A system that wins on F1 while costing 50× is not a win. `vlbench` puts quality,
cost, and latency in the **first table of every report** so that trade-off is
impossible to hide.
Three things in the engine's own code shape the methodology (and silently corrupt
naive benchmarks):
1. **Section IDs are random `sec_`s**, regenerated on every ingest. Gold
labels therefore can't be IDs — they are *stable anchors* (heading path /
answer span / page) resolved to whatever each system returns. See
[`anchors.py`](src/vectorless_bench/anchors.py).
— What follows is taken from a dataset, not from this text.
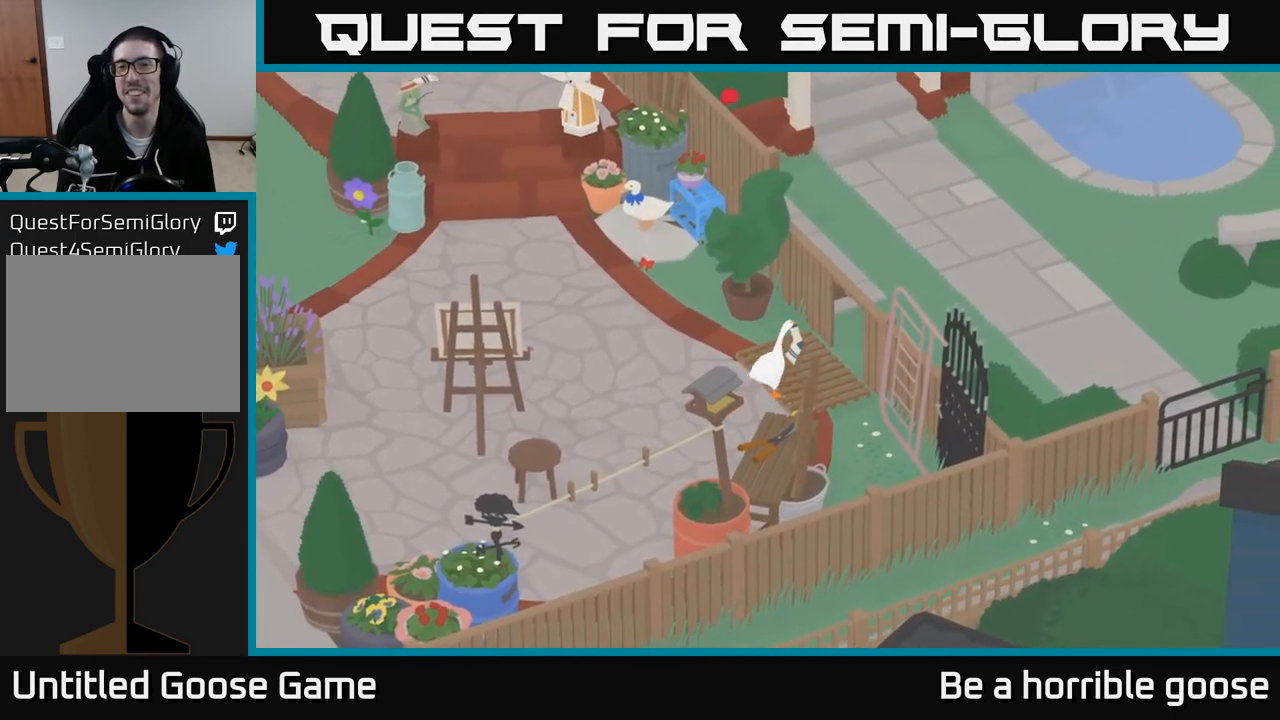
{"buttons": ["A"], "left_stick": "right", "right_stick": "center", "events": [[17, "left_stick", "right"]]}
2. **Caching zeroes cost.** Both the llmgate cache and the retrieval cache return
`cost_usd=0` on a hit. Fair cost/latency requires a **cold cache** — run the
server with `retrieval.cache.enabled=false`. The run manifest records the
declared cache mode.
3. **Determinism is a claim, not a guarantee.** Temp=0 reduces but doesn't
eliminate provider nondeterminism, so `vlbench` *measures* it (rerun the same
query N times, report set-stability) instead of assuming it.
---
## What it measures — seven axes
| Axis | Metrics | What it tells you |
|---|---|---|
| **Retrieval quality** | precision/recall/F1@k, MRR, nDCG, hit@k | Did it fetch the right section? |
| **Citation exactness** | span-in-top1, **path-correct@1** | Can it point at the exact passage/heading? |
| **Near-miss** | sibling near-miss rate | Did it grab the *wrong fiscal year / wrong drug* (the vector failure mode)? |
| **Cost** | $/query, tokens/query, calls/query, **$/correct**, **quality per $1k** | The price of being right |
| **Latency** | p50 / p95 / p99, ingest time | Cold-cache, end to end |
| **Determinism** | exact-match + mean Jaccard across reruns | Is the published determinism claim real? |
| **Robustness** | abstention on no-answer, by-domain, by-answer-type | Does it over-retrieve when the answer isn't there? |
`path-correct@1` and `near-miss` are **structural** metrics: chunk systems (vector
RAG, BM25) score 0 on path-correctness by construction — that gap *is* the
differentiator the whitepaper argues for, made measurable.
---
## Systems compared
| System | What it is | Deps |
|---|---|---|
| `vectorless` | the engine under test, via the Python SDK | `vectorless-sdk` + a running server |
| `vector_rag` | pgvector + OpenAI embeddings + cosine top-k (the ROADMAP baseline) | `[vector]` + Postgres/pgvector |
| `pageindex` | the real upstream [PageIndex](https://github.com/VectifyAI/PageIndex) — *their* tree builder (`page_index`/`md_to_tree`) + their reasoning retrieval, priced on our table | clone of PageIndex + `[llm]` |
| `full_context` | stuff the whole doc in the prompt — the quality **ceiling** + cost worst case | `[llm]` |
| `bm25` | lexical floor; free, no API, strong on exact-term lookups | `[bm25]` |
| `mock` | deterministic fake for harness CI — no services | none |
All LLM-using systems are priced from the **same table** the engine uses
([`pricing.py`](src/vectorless_bench/pricing.py), mirrored from `llmgate/pricing`),
so cost is apples-to-apples. Each baseline is a *fair* representative (standard
chunking, optional reranker hook), not a strawman.
---
## Datasets
- **`fixtures`** — a tiny in-repo curated set (finance + medicine) with stable
anchors, a no-answer item, and a sibling near-miss trap. Seeds the
"curated golden set" and powers the smoke test. Runs in seconds.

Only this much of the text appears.